• **Work request**
Exact copy, no pictures: reproduce the lines from the one that holds "nose: (330, 150)" through the end of the entries.

• **Dataset extract**
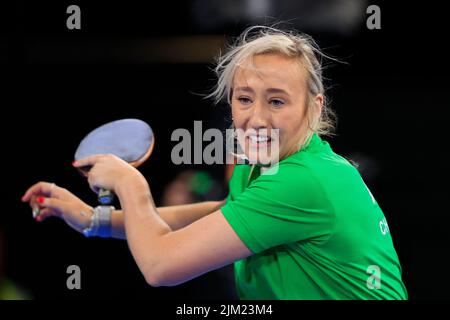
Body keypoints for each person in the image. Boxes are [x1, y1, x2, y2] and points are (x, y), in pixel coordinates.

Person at [21, 26, 407, 299]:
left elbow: (161, 267)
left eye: (276, 101)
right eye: (244, 99)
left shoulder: (304, 181)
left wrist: (130, 184)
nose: (255, 118)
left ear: (314, 106)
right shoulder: (265, 165)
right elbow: (216, 217)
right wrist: (94, 220)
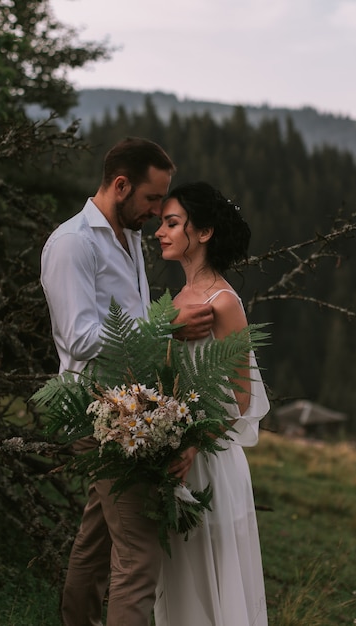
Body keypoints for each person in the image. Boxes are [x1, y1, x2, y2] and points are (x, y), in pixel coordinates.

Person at [40, 138, 214, 626]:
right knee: (139, 559)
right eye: (152, 199)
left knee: (96, 544)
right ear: (120, 185)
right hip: (97, 416)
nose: (158, 212)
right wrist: (165, 327)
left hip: (132, 412)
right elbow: (79, 339)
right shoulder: (73, 243)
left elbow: (125, 322)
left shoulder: (128, 237)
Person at [154, 181, 270, 626]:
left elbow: (242, 394)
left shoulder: (223, 302)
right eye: (162, 223)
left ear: (202, 233)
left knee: (214, 581)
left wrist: (193, 444)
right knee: (179, 580)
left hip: (209, 460)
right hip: (172, 453)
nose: (160, 232)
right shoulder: (176, 301)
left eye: (172, 223)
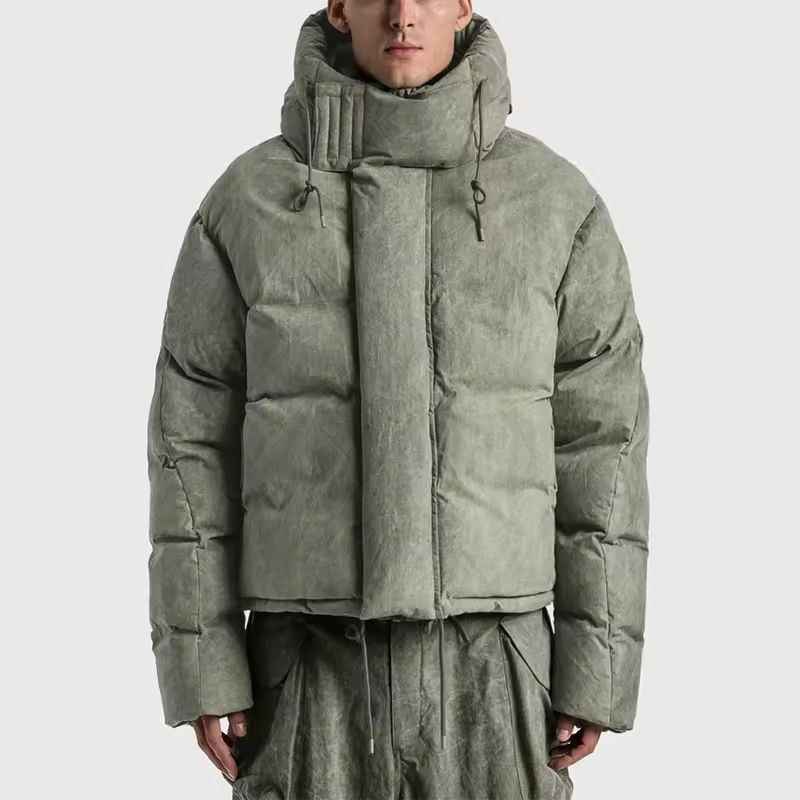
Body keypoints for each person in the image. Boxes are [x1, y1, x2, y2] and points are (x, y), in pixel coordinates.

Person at [145, 2, 650, 798]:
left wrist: (600, 667)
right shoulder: (246, 206)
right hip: (304, 668)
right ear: (339, 8)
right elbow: (189, 444)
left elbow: (604, 447)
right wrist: (203, 663)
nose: (403, 14)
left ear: (464, 5)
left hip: (497, 668)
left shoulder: (556, 206)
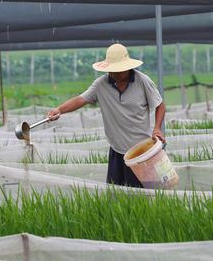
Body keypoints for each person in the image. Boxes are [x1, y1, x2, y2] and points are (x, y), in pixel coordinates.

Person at [47, 43, 166, 187]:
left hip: (142, 150)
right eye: (111, 70)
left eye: (118, 70)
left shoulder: (142, 81)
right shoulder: (100, 85)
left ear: (127, 67)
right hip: (117, 149)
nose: (113, 73)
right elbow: (81, 99)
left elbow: (160, 104)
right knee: (115, 194)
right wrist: (59, 110)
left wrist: (157, 128)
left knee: (142, 195)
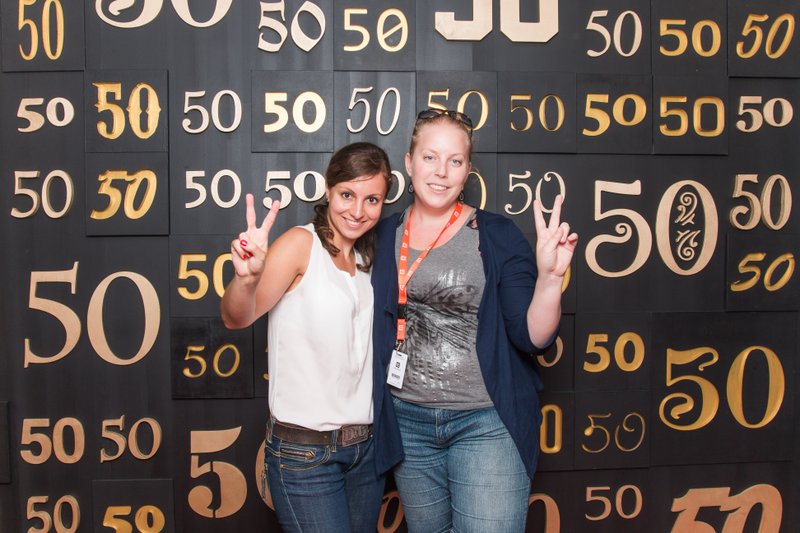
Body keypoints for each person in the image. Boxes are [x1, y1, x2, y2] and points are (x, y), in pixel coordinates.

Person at [370, 109, 578, 532]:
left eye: (455, 161)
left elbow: (533, 338)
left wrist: (550, 279)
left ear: (467, 171)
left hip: (485, 422)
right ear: (408, 163)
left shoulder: (497, 235)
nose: (441, 172)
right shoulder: (382, 234)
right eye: (430, 157)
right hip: (408, 422)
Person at [221, 142, 393, 533]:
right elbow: (236, 317)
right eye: (347, 195)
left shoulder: (368, 259)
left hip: (365, 451)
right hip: (306, 454)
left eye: (372, 200)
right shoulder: (301, 245)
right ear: (328, 189)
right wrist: (246, 280)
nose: (357, 211)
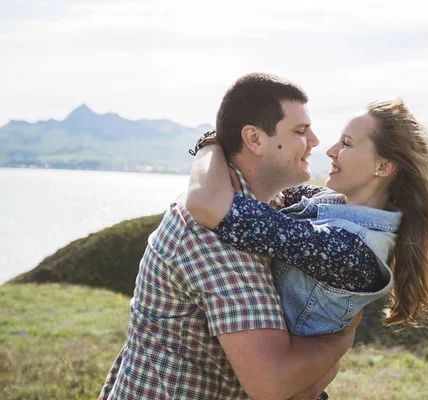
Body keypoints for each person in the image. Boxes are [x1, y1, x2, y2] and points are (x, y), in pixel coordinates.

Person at [98, 73, 362, 400]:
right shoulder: (215, 234)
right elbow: (272, 383)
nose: (316, 141)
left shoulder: (271, 204)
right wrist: (341, 338)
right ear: (253, 138)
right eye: (300, 131)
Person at [186, 98, 428, 347]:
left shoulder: (350, 251)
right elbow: (265, 186)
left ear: (383, 166)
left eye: (346, 144)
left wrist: (209, 144)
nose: (330, 150)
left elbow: (213, 207)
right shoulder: (331, 202)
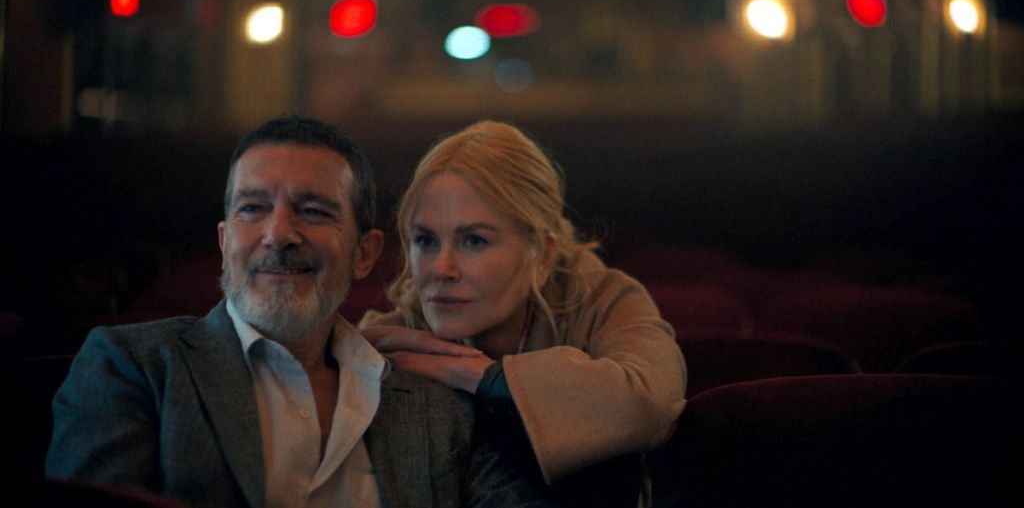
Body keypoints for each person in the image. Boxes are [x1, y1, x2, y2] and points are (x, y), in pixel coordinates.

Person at [45, 115, 553, 508]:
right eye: (252, 208)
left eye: (312, 211)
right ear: (224, 242)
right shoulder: (134, 366)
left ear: (364, 254)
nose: (279, 234)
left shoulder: (439, 405)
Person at [359, 120, 687, 507]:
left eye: (474, 240)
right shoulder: (393, 335)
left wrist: (481, 376)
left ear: (542, 254)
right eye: (425, 240)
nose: (441, 268)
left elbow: (650, 402)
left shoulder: (604, 298)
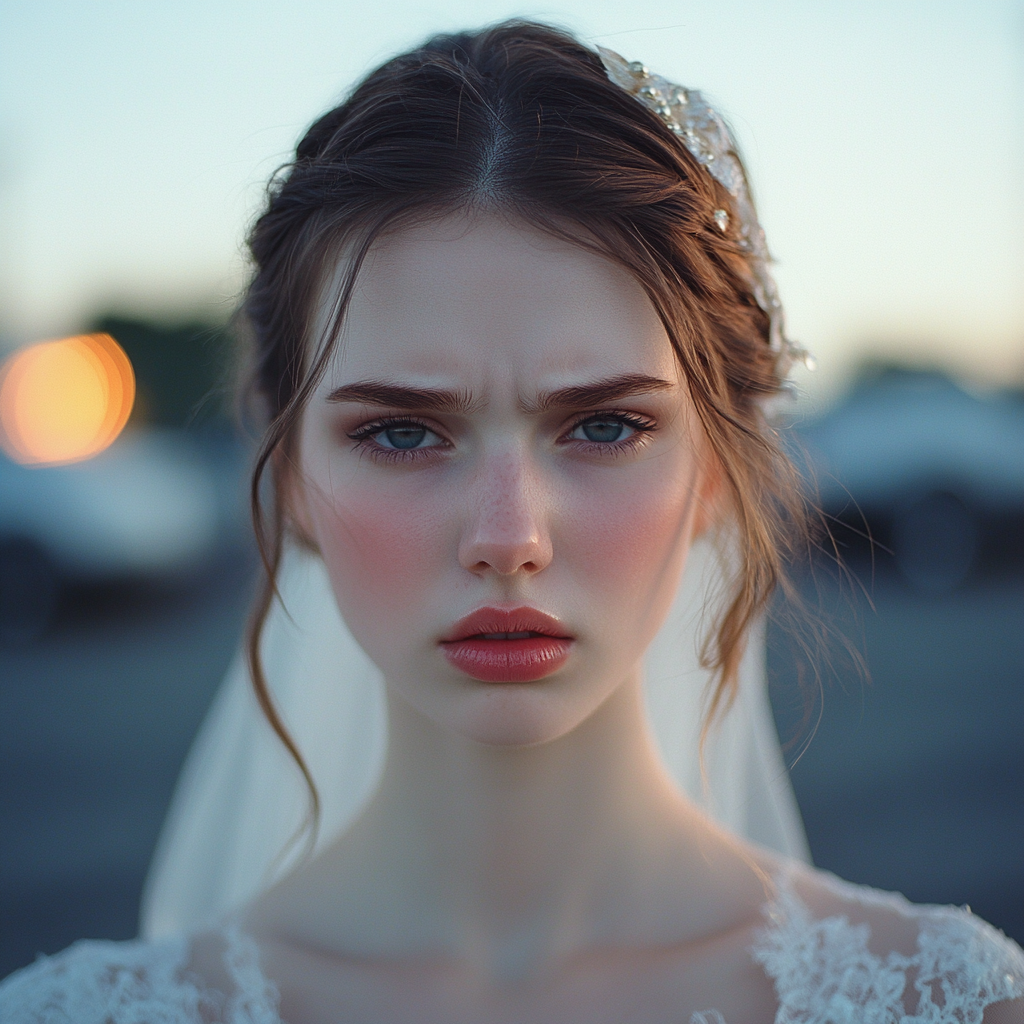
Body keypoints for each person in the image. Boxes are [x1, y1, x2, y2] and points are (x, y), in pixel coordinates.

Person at [2, 21, 1022, 1023]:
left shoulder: (947, 1000)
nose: (508, 537)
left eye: (606, 423)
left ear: (716, 466)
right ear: (293, 473)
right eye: (402, 433)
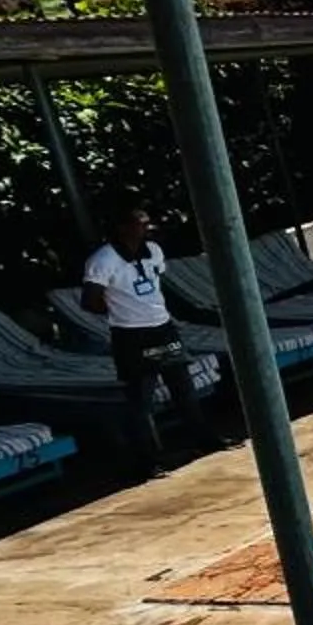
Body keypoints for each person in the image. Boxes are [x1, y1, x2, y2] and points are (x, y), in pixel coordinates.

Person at [79, 203, 211, 477]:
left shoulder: (153, 251)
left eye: (146, 223)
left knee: (183, 387)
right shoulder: (103, 260)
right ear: (122, 227)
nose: (146, 228)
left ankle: (203, 441)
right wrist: (122, 309)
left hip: (162, 327)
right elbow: (90, 301)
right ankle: (147, 461)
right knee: (140, 400)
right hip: (131, 335)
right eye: (140, 223)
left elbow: (156, 280)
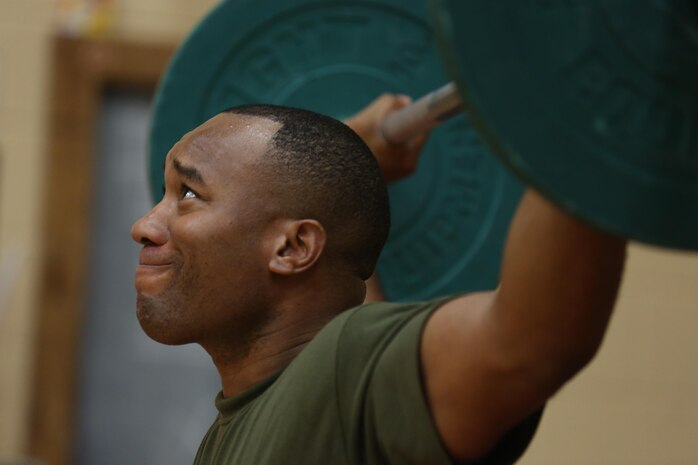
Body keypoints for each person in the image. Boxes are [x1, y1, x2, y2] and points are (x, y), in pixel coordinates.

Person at [131, 94, 626, 464]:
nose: (144, 226)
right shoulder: (241, 428)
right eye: (164, 192)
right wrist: (354, 159)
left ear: (294, 248)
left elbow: (531, 344)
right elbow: (347, 297)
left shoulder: (345, 372)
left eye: (189, 194)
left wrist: (595, 109)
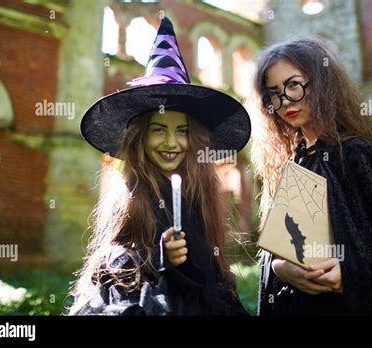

• **Output of the exercise**
nose: (330, 150)
left elbow: (213, 207)
right shoulder: (331, 202)
Body keypoints for each person in the image. Boxes are [x1, y1, x2, y2] and points are (x, y), in pixel coordinates.

Person at [45, 115, 553, 508]:
right eye: (252, 208)
left eye: (312, 211)
right ear: (224, 242)
right shoulder: (134, 366)
left ear: (364, 254)
nose: (279, 234)
left shoulder: (439, 405)
Person at [359, 120, 687, 507]:
left eye: (474, 240)
right shoulder: (393, 335)
left wrist: (481, 376)
left ear: (542, 254)
right eye: (425, 240)
nose: (441, 268)
left elbow: (650, 402)
left shoulder: (604, 298)
Body keypoints for each person in the image. Boxes are [x1, y1, x2, y2] and points are (x, y), in pixel coordinates.

Person at [2, 21, 1022, 1023]:
left shoulder: (947, 1000)
nose: (508, 537)
left eye: (606, 423)
left ear: (716, 466)
right ear: (293, 473)
right eye: (402, 433)
Body keypoints for each person in the image. Boxes are [x1, y1, x2, y2] and points are (x, y), in pixel coordinates.

Person at [79, 203, 211, 477]:
left shoulder: (153, 251)
left eye: (146, 223)
left knee: (183, 387)
right shoulder: (103, 260)
right ear: (122, 227)
nose: (146, 228)
left ankle: (203, 441)
right wrist: (122, 309)
left hip: (162, 327)
right elbow: (90, 301)
right ankle: (147, 461)
right knee: (140, 400)
right hip: (131, 335)
right eye: (140, 223)
left elbow: (156, 280)
Body keypoints for each person in the image. Boxes are [x1, y1, x2, y2] and points are (x, y), in pixel coordinates.

Person at [131, 94, 626, 464]:
nose: (144, 226)
right shoulder: (241, 428)
right eye: (164, 192)
right wrist: (354, 159)
left ear: (294, 248)
left elbow: (531, 344)
right elbow: (347, 297)
left shoulder: (345, 372)
left eye: (189, 194)
left wrist: (595, 109)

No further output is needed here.